Yes, if it has a 4 barrel manifold you can make it work, or you can trade the core to a qualified rebuilder who can set it up for your specific engine application. My local carb shop charges around $140 to rebuild a Qjet, with base and air filter gaskets and a warranty. I can't buy the parts and do it myself any cheaper than they can.
And just for what it is worth, the Pontiac community doesn't refer to a Pontiac V8 as a big block. The terms big block and small block are generally used to distinguish between different engine families of the same manufacturer, such as Ford, Buick, or Chevrolet. All the V8s made by Pontiac Motor Division from 1955-1979 had very similar block dimensions, except for the 301 and 265 which were short deck blocks, so they were slightly shorter, but definitely not a "small block". For the most part, when those of us in the Pontiac community
use the generic term big block and small block, we are referring to Chevrolet engines, which are definitely different than Pontiac engines. Yes, a Pontiac block is bigger than a Chevrolet small block, but not as large as a Chevrolet big block.
When trying to identify a specific engine in a car of this era that could have had an engine from almost any one of GM'* divisions in it, it is too vague to simply classify it as a "big block" and can be misleading to someone who may think you know the difference and you have verified that you actually have a Chevrolet big block retrofitted into your car.
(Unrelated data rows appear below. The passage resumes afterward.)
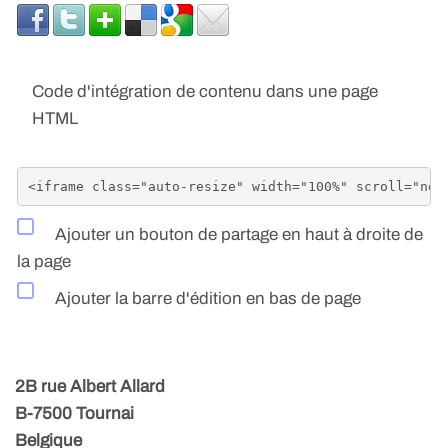
Code d'intégration de contenu dans une page
HTML
Ajouter un bouton de partage en haut à droite de
la page
Ajouter la barre d'édition en bas de page
2B rue Albert Allard
B-7500 Tournai
Belgique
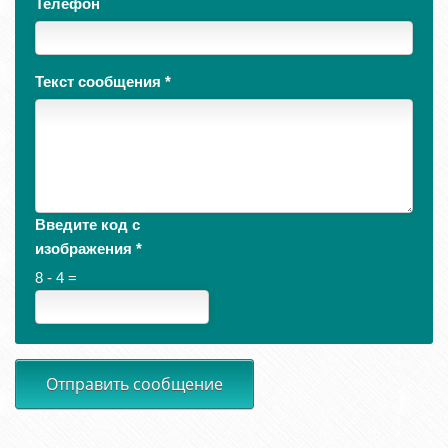
Телефон
Текст сообщения
*
Введите код с
изображения
*
8 - 4 =
Отправить сообщение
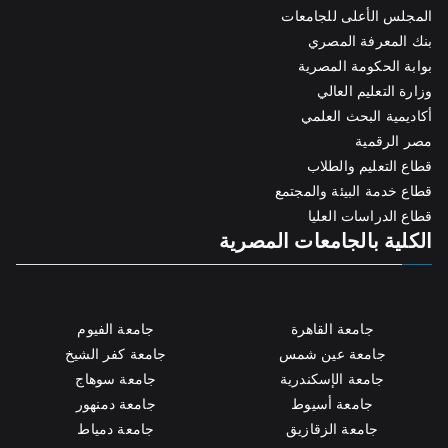
المجلس الأعلى للجامعات
بنك المعرفة المصري
بوابة الحكومة المصرية
وزارة التعليم العالي
أكاديمية البحث العلمي
مصر الرقمية
قطاع التعليم والطلاب
قطاع خدمة البيئة والمجتمع
قطاع الدراسات العليا
الكلية بالجامعات المصرية
جامعة القاهرة
جامعة الفيوم
جامعة عين شمس
جامعة كفر الشيخ
جامعة الإسكندرية
جامعة سوهاج
جامعة أسيوط
جامعة دمنهور
جامعة الزقازيق
جامعة دمياط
Having said that, there is not one generic carb tune for large engines and another generic carb tune for small engines. Qjets were used on a very wide variety of engines and each engine got a Qjet that was tuned specifically for that model of engine
If the carb you have that you want to use is in good shape and not leaking, I'd say stick it on there and see how it runs, you will know in short order if it will do what you want it to do.
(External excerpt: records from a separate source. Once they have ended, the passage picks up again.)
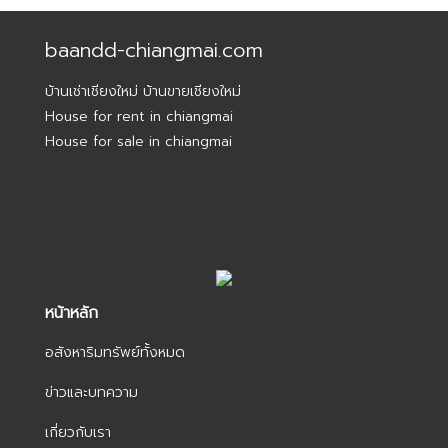
baandd-chiangmai.com
บ้านเช่าเชียงใหม่ บ้านขายเชียงใหม่
House for rent in chiangmai
House for sale in chiangmai
หน้าหลัก
อสังหาริมทรัพย์ทั้งหมด
ข่าวและบทความ
เกี่ยวกับเรา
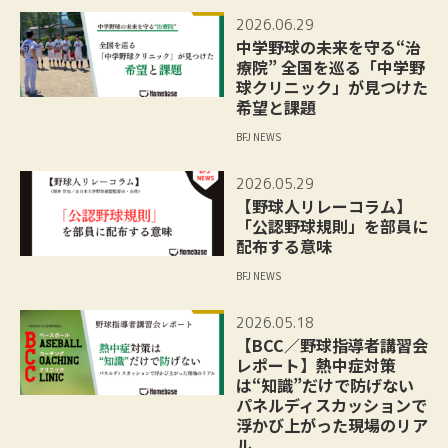
2026.06.29
中学野球の未来を守る“治
療院” 全国を巡る「中学野
球クリニック」が見つけた
希望と課題
BFJ NEWS
2026.05.29
【野球人リレーコラム】
「公認野球規則」を部員に
配布する意味
BFJ NEWS
2026.05.18
【BCC／野球指導者講習会
レポート】熱中症対策
は“知識”だけで防げない
パネルディスカッションで
浮かび上がった現場のリア
ル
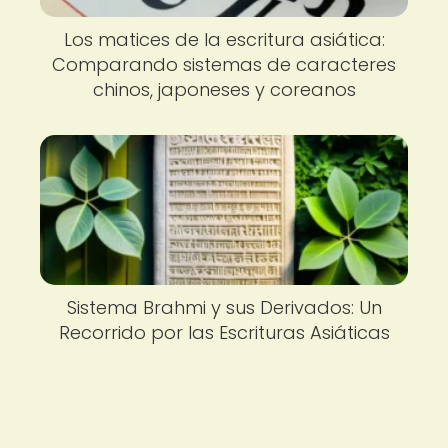
Los matices de la escritura asiática:
Comparando sistemas de caracteres
chinos, japoneses y coreanos
Sistema Brahmi y sus Derivados: Un
Recorrido por las Escrituras Asiáticas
Maybe this comment was limited to the 1977 model, in which case it is understandable, but still inaccurate...
Originally Posted by clm2112
the Pontiac 400 motor, which was never intended to be a hot rod motor
I'm not sure what you would classify as a performance engine then. Sounds like you aren't familiar with the Ram Air (especially 4!) engines, and probably the history of Pontiac V8 engines in general if you really believe that. In the late fifties and early sixties the really serious hot rodders knew that whatever sort of vehicle they were building, if they wanted to go really fast, they would swap in a Pontiac V8. The 400 replaced the 389 in 1967 for the express purpose of making more power in the muscle car era, specifically for the GTO and the new Firebird . Google "Pontiac Ram Air IV" or check out the Street
sections on Performance Years Forum to find plenty of people that get very respectable power numbers and verifiable track times using classic Pontiac V8s. It'* just that they do it by making wicked torque and
horsepower across their entire power band, instead of just concentrating on peak top end horsepower.